3. The execution risk surrounding MOVE’s strategic repositioning continues to cast doubt on when the company’s can achieve consistent GAAP profitability. Back in February, MOVE announced a major strategic repositioning of the company designed to:

• Attract more users via the integration/consolidation of the company’s formerly scattered portfolio of web properties.

• Increase usage and user engagement via the expansion of the company’s listings inventory and service offerings.

• Glean higher rates of revenue per user via new performance-based ad products.

All of the initiatives designed to achieve these goals have now been implemented, making 3Q06 the first quarter on which we will get to judge “Move” rather than “Homestore.” Although we continue to believe that this repositioning will pay off over the long term, it is important to note that some of the changes implemented (such as the introduction of a performance-based pricing model for Featured Listings) were quite major and could cause a lot of disruption for consumers and advertisers alike over the short term. We also note that on its June quarter conference call, management announced a big increase in stock-based compensation expenses for 2H06 ($5MM to $5.5MM in both 3Q06 and 4Q06, double the levels seen in the June quarter). This has, in our view, put MOVE’s chances for a GAAP-profitable 2006 at great risk and constitutes the latest in a long string of expectations resets. We therefore continue to view MOVE as a “show me” stock and would wait for a strong indication that an era consistent GAAP profitability has arrived before buying the shares.

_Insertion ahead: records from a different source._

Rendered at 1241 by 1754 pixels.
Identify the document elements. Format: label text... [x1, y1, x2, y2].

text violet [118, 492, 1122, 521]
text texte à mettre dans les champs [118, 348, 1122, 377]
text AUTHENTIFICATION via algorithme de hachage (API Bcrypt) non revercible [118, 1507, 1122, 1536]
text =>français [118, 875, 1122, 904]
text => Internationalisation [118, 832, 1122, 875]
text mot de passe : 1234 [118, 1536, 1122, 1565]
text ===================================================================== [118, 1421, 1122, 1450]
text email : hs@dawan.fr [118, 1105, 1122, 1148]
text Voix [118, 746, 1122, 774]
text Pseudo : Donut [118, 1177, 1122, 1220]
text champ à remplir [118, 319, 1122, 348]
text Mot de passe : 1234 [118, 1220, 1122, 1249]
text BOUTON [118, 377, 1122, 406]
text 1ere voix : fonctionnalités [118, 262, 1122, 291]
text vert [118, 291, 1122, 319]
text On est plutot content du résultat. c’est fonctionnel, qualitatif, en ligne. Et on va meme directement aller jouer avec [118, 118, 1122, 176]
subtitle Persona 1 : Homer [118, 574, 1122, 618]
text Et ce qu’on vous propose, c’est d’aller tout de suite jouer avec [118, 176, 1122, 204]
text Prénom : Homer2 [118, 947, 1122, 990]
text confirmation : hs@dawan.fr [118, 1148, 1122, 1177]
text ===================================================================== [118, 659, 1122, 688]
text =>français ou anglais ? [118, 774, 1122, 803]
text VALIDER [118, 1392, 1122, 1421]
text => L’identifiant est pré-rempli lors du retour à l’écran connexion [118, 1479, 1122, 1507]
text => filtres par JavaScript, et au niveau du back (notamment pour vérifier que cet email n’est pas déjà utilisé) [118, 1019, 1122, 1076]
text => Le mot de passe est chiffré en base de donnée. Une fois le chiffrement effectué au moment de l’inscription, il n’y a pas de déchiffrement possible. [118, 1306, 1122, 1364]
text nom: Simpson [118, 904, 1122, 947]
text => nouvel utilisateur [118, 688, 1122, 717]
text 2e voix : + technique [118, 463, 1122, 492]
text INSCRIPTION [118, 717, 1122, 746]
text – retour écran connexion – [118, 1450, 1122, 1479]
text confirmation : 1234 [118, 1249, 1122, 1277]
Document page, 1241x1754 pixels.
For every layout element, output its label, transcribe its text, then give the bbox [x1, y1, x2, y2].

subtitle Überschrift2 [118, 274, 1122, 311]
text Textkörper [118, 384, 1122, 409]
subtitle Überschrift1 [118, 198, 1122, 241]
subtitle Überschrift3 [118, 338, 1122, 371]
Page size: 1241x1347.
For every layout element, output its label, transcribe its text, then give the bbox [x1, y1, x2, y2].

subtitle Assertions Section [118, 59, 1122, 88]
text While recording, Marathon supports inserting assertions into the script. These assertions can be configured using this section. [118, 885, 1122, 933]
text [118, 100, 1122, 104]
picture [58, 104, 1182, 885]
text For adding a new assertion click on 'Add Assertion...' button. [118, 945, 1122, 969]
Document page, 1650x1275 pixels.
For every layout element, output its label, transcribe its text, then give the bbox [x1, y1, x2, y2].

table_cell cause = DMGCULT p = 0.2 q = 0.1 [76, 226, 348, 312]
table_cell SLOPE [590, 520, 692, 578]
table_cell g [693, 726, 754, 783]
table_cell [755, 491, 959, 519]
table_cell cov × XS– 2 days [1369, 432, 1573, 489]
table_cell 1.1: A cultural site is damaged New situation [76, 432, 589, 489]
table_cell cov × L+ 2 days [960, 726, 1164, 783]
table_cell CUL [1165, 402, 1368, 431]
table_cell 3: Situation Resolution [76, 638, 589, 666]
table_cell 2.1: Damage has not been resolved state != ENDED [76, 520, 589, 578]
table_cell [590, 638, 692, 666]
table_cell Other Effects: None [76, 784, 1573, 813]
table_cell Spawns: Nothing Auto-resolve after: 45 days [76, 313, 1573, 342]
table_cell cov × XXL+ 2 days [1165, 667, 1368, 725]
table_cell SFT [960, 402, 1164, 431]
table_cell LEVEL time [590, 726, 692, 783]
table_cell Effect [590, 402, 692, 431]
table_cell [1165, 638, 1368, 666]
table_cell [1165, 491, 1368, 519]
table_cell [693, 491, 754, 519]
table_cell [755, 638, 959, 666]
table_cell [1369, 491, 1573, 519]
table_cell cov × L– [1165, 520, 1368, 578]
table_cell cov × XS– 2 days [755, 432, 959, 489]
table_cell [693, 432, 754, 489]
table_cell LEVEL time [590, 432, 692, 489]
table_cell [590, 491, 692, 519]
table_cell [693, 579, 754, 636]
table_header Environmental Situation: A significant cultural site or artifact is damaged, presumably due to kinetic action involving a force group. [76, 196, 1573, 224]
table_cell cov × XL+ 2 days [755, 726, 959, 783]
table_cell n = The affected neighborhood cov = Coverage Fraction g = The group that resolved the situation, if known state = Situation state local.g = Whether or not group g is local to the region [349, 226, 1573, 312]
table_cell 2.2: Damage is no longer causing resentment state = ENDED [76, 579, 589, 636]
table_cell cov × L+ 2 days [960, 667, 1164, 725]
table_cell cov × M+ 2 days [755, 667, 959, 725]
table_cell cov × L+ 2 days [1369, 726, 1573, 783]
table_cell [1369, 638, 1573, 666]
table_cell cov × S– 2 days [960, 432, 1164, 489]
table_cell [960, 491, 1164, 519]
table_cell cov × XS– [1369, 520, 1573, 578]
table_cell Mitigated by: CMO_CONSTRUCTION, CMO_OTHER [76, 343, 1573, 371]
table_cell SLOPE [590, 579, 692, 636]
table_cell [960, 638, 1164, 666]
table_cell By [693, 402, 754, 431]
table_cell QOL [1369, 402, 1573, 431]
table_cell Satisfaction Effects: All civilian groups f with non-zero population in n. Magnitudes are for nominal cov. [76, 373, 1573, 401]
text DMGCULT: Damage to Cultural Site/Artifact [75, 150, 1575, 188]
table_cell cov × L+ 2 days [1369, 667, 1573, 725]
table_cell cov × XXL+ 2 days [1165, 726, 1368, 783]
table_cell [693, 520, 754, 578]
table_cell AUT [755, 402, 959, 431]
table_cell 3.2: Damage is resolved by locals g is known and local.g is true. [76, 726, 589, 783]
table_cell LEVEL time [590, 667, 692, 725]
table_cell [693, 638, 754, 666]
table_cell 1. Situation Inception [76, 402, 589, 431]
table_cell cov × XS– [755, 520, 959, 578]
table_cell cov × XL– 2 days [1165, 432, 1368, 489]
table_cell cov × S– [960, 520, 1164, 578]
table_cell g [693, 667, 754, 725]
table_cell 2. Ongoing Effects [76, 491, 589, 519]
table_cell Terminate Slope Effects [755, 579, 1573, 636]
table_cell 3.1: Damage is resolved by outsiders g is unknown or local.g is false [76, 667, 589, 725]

In terms of valuation, we see limited upside to MOVE shares from current levels. On a P/E basis, we apply a 20x multiple (1.2x our long-term growth assumption of 16%) to our 2008 pro forma EPS estimate of $0.29 to yield a target valuation of $5.60. On an EV/EBITDA basis, we apply a 15x multiple (0.7x our long-term growth assumption of 21%) to our 2008 EBITDA per share estimate of $0.36 to yield a target valuation of $5.50.

We reiterate our 3*/Average rating on MOVE shares.